Secondly, the Church has been coopted by therapeutic ideology/methods, which is extremely legalistic, tending to cancel culture. The therapeutic culture that we live in becomes an authority that stands above Scripture, does not allow pastors/churches to speak the word clearly, but the pastor must become therapeutic in his preaching because, as Smith wrote last year, "A second good most Americans think religion can provide is emotional and psychological support." [Smith, Christian. Why Religion Went Obsolete: The Demise of Traditional Faith in America (p. 48). (Function). Kindle Edition.] When pastors do that, they are not able to speak to Christians, as Christians, who depend on the Word, the whole council of God, to create and sustain the Church. Even Tim Wood interview with Ahlman (Why the LCMS Is in Freefall — and What Must Change), ended with Tim Wood losing connection, and the hosts, running immediately to the old saw of meeting "felt needs" of people. In December, Ahlman spoke to a DCE about a book about leadership, written by a Fuller Psych prof, Rare Leadership, which was nothing but therapeutic posturing and in some ways, sadly lacking in biblical clarity. They are accommodating to this second good that the world defines as primary for the Church, emotional and psychological support. While this might work for a time, it does not create disciples, but clients in the therapeutic society.

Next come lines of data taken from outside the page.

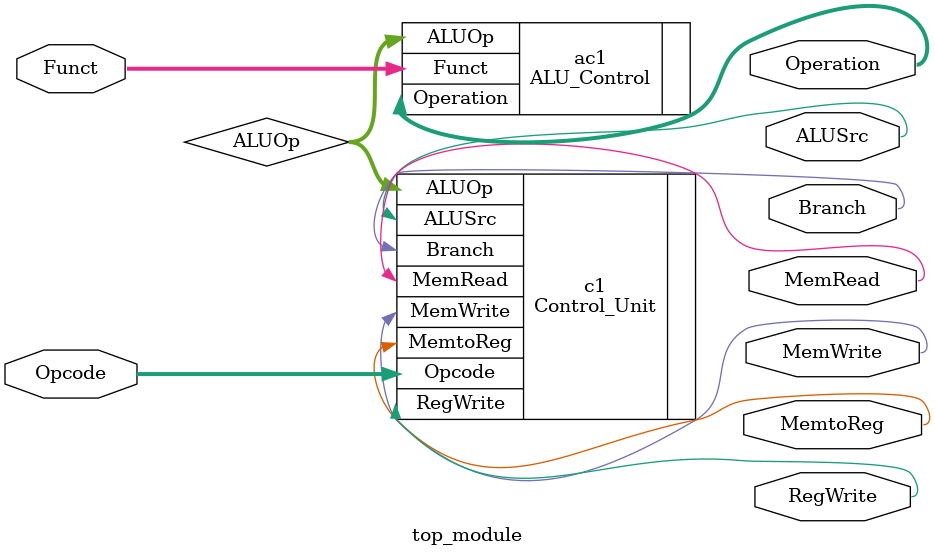
<source format=v>
`include "Control_Unit.v"
`include "ALU_Control.v"

module top_module (
    input  [6:0] Opcode,
    input  [3:0] Funct,
    output [3:0] Operation,
    output Branch, MemRead, MemtoReg, MemWrite, ALUSrc, RegWrite
);
    wire [1:0] ALUOp;

    Control_Unit c1(.Opcode(Opcode), .Branch(Branch), .MemRead(MemRead), .MemtoReg(MemtoReg), .MemWrite(MemWrite), .ALUSrc(ALUSrc), .RegWrite(RegWrite), .ALUOp(ALUOp));
    ALU_Control ac1(.ALUOp(ALUOp), .Funct(Funct), .Operation(Operation));
    
endmodule

</source>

The Church, using techniques learned from the world will gather hearers, but the therapeutic message that the world expects, (for to the world, the therapeutic is the new authority, that which defines good and evil, so to speak), and it will join for a time, but then, like any other human organization, will fail, even as the more liberal, culturally defined liberal churches in the stats prove, will decline. Crowds will come and go, read the bible, but there will be those who will stand, confess, and declare the Word, which will keep them to eternity. (Cf the temptation of Jesus, "man does not live by bread alone, but by every Word that proceeds from the mouth of God"). The churches that are declining look like businessmen looking for the latest hook to attract people, rather than faithfully standing on the Rock, who is Christ.